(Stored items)
══════════════════════════════

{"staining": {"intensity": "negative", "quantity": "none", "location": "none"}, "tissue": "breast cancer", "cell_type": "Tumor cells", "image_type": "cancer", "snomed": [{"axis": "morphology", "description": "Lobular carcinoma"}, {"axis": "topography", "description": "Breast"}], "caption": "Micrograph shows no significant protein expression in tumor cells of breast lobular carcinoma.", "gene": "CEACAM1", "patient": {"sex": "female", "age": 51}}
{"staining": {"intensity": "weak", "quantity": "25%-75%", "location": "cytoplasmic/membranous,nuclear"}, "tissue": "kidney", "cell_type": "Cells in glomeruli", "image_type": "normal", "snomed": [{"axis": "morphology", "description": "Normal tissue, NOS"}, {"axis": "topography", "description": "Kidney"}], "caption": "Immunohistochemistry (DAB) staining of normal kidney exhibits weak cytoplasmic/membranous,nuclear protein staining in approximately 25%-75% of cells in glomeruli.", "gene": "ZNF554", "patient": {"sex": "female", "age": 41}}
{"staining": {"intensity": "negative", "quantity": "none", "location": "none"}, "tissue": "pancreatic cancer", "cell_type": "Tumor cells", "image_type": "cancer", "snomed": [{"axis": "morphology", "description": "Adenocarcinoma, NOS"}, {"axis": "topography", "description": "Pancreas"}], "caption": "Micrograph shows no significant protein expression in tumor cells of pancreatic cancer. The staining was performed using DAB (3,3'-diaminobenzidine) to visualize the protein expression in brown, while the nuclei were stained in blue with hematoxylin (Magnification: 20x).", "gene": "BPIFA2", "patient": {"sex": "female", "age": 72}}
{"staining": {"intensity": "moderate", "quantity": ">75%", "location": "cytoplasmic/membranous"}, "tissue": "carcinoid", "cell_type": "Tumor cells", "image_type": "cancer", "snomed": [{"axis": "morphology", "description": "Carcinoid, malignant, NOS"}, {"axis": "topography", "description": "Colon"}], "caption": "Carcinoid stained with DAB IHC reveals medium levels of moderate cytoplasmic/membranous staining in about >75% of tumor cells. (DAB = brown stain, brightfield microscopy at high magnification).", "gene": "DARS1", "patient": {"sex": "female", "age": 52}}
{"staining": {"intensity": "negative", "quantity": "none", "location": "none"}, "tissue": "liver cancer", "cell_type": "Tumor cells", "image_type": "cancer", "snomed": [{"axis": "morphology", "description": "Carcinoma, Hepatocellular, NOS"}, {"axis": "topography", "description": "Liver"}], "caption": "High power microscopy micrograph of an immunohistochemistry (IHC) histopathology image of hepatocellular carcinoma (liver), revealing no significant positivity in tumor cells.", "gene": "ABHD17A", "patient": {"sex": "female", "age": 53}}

══════════════════════════════

**Task to complete:** Each line from the top of the records above through the line containing "cells of pancreatic" needs to be transcribed exactly, and no line after it.

**Exercise output:**
{"staining": {"intensity": "negative", "quantity": "none", "location": "none"}, "tissue": "breast cancer", "cell_type": "Tumor cells", "image_type": "cancer", "snomed": [{"axis": "morphology", "description": "Lobular carcinoma"}, {"axis": "topography", "description": "Breast"}], "caption": "Micrograph shows no significant protein expression in tumor cells of breast lobular carcinoma.", "gene": "CEACAM1", "patient": {"sex": "female", "age": 51}}
{"staining": {"intensity": "weak", "quantity": "25%-75%", "location": "cytoplasmic/membranous,nuclear"}, "tissue": "kidney", "cell_type": "Cells in glomeruli", "image_type": "normal", "snomed": [{"axis": "morphology", "description": "Normal tissue, NOS"}, {"axis": "topography", "description": "Kidney"}], "caption": "Immunohistochemistry (DAB) staining of normal kidney exhibits weak cytoplasmic/membranous,nuclear protein staining in approximately 25%-75% of cells in glomeruli.", "gene": "ZNF554", "patient": {"sex": "female", "age": 41}}
{"staining": {"intensity": "negative", "quantity": "none", "location": "none"}, "tissue": "pancreatic cancer", "cell_type": "Tumor cells", "image_type": "cancer", "snomed": [{"axis": "morphology", "description": "Adenocarcinoma, NOS"}, {"axis": "topography", "description": "Pancreas"}], "caption": "Micrograph shows no significant protein expression in tumor cells of pancreatic cancer. The staining was performed using DAB (3,3'-diaminobenzidine) to visualize the protein expression in brown, while the nuclei were stained in blue with hematoxylin (Magnification: 20x).", "gene": "BPIFA2", "patient": {"sex": "female", "age": 72}}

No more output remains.